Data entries
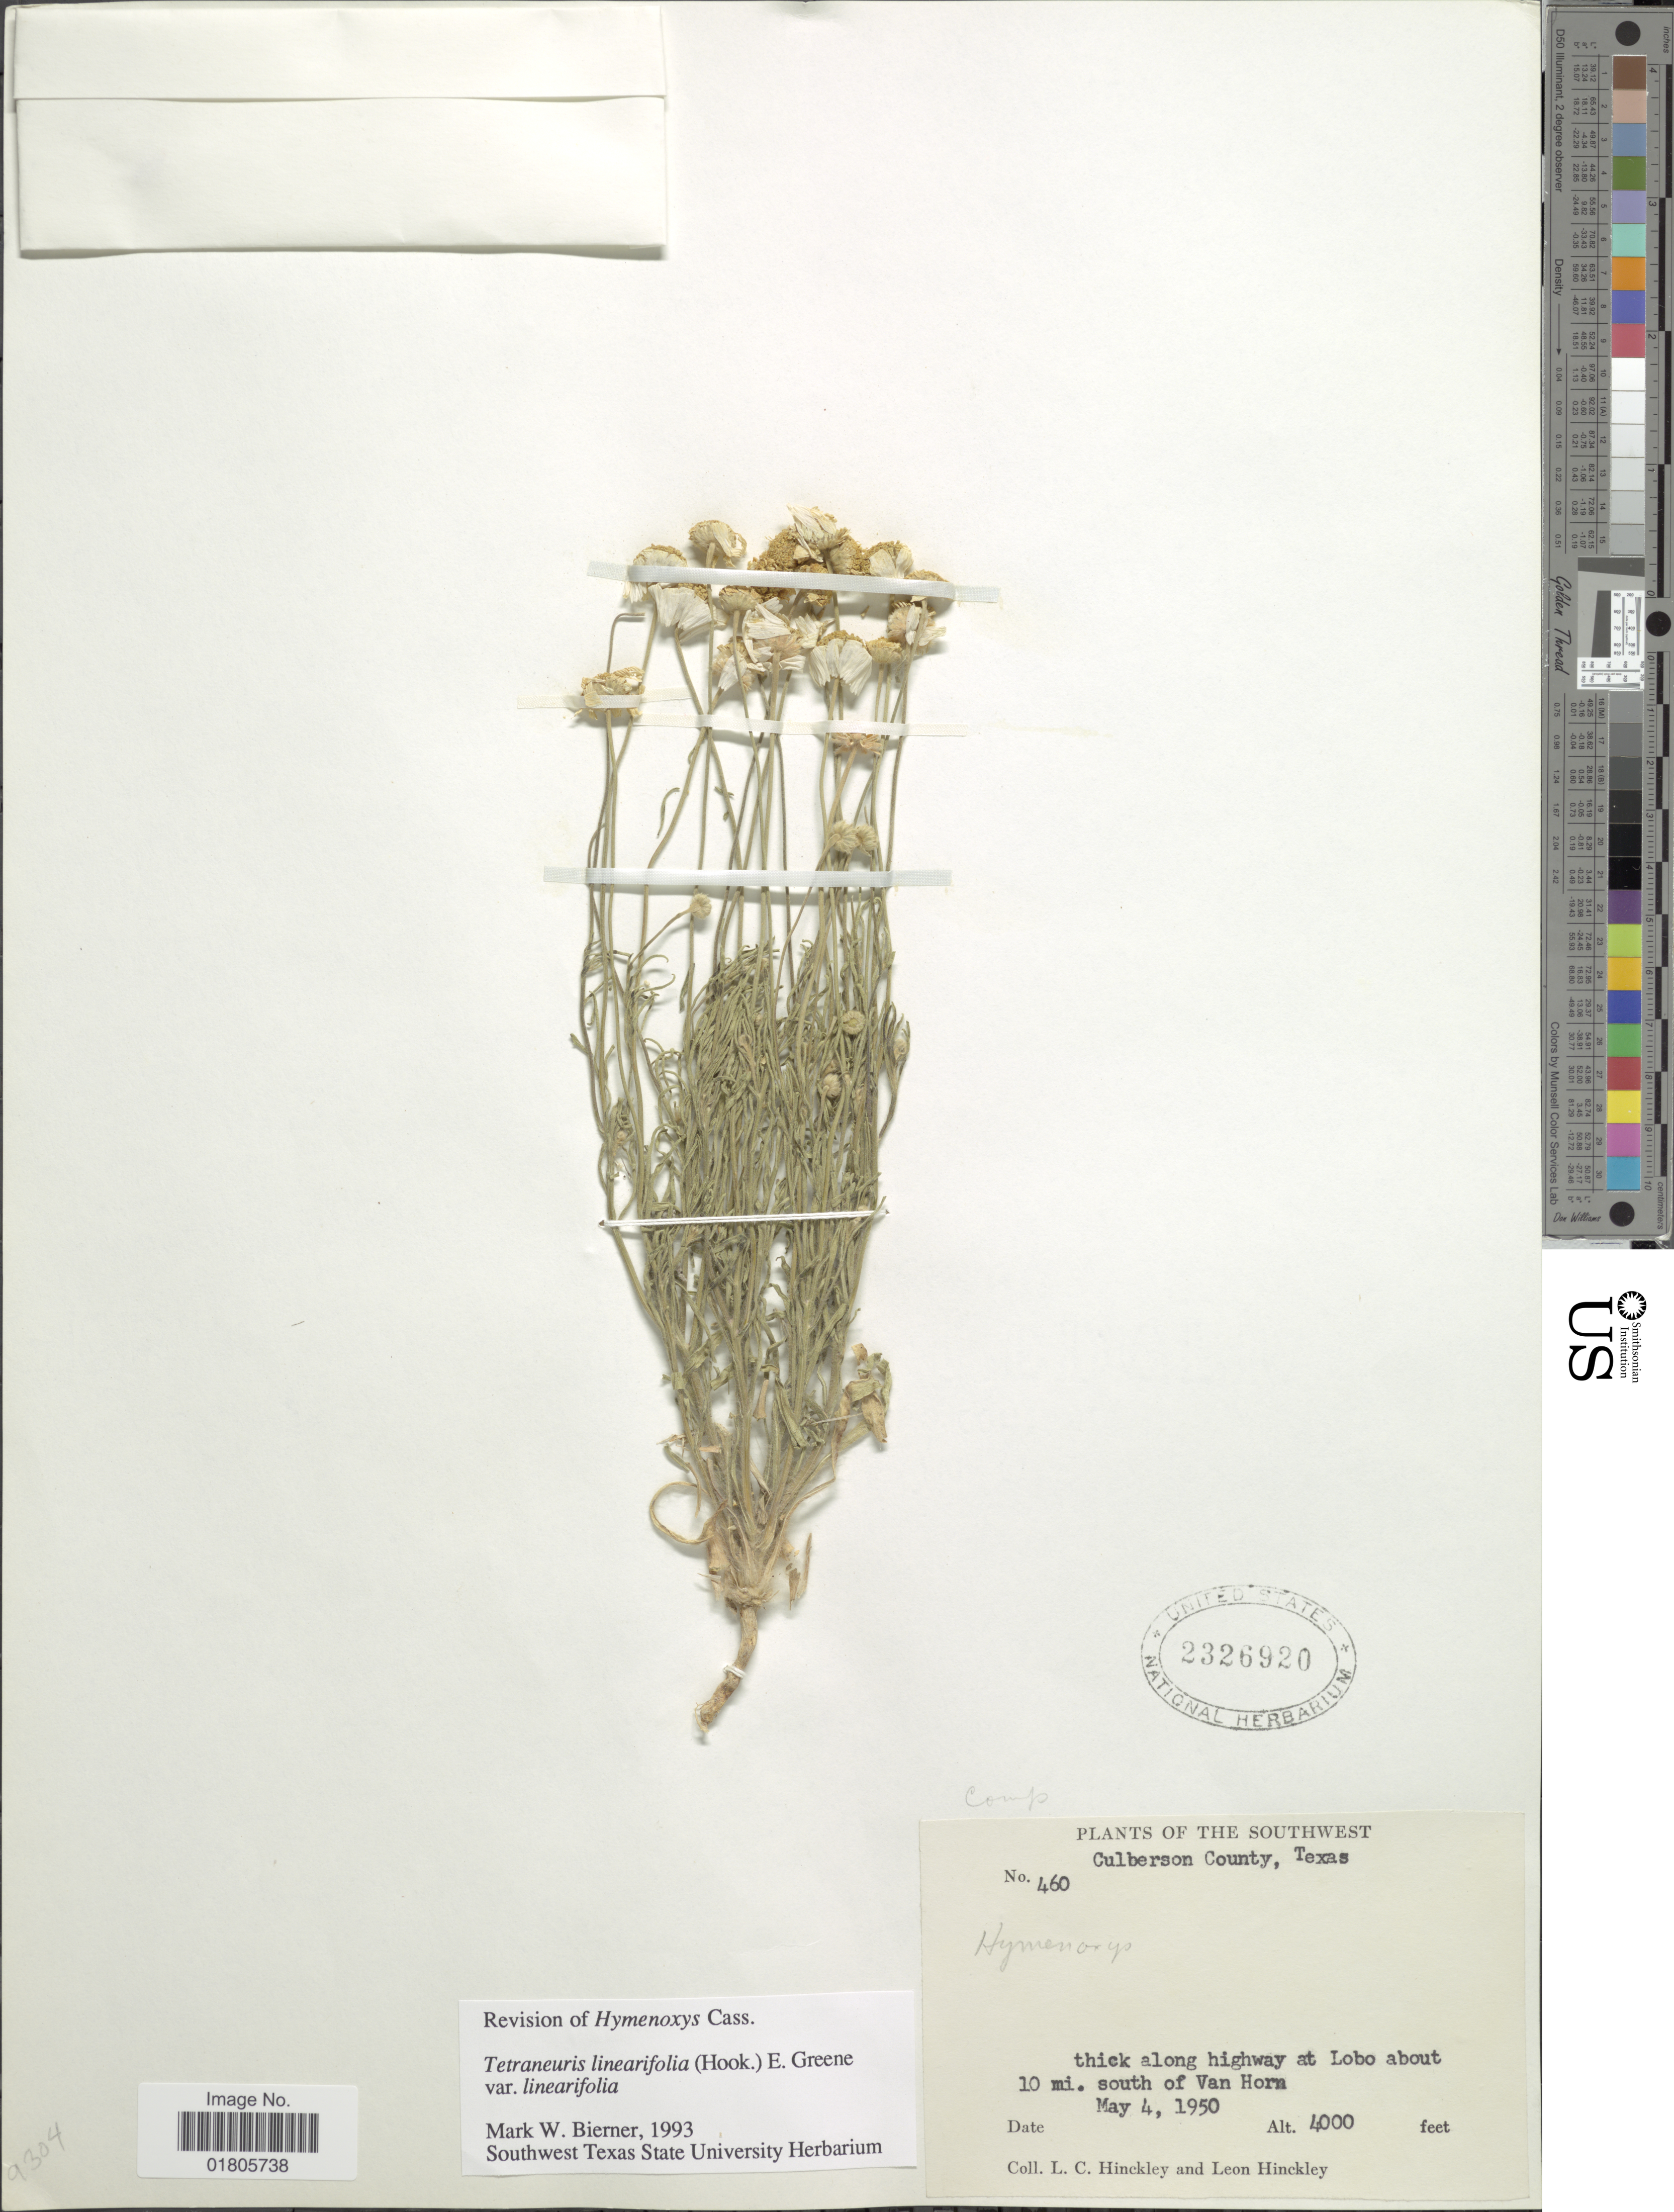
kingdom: Plantae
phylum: Tracheophyta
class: Magnoliopsida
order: Asterales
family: Asteraceae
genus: Tetraneuris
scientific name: Tetraneuris linearifolia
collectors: L. Hinckley & L. Hinckley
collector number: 460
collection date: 1950-05-04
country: United States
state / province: Texas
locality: Culberson County, Southwest. Thick along highway at Lobo about 10 mi. south of Van Hora.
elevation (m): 1219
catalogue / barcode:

* **Problem details**:
Render every line of the records above as a JSON list of strings, one string per line, skipping blank lines. Leave out the pictures.

* **Complete answer**:
[
  "kingdom: Plantae",
  "phylum: Tracheophyta",
  "class: Magnoliopsida",
  "order: Asterales",
  "family: Asteraceae",
  "genus: Tetraneuris",
  "scientific name: Tetraneuris linearifolia",
  "collectors: L. Hinckley & L. Hinckley",
  "collector number: 460",
  "collection date: 1950-05-04",
  "country: United States",
  "state / province: Texas",
  "locality: Culberson County, Southwest. Thick along highway at Lobo about 10 mi. south of Van Hora.",
  "elevation (m): 1219",
  "catalogue / barcode:"
]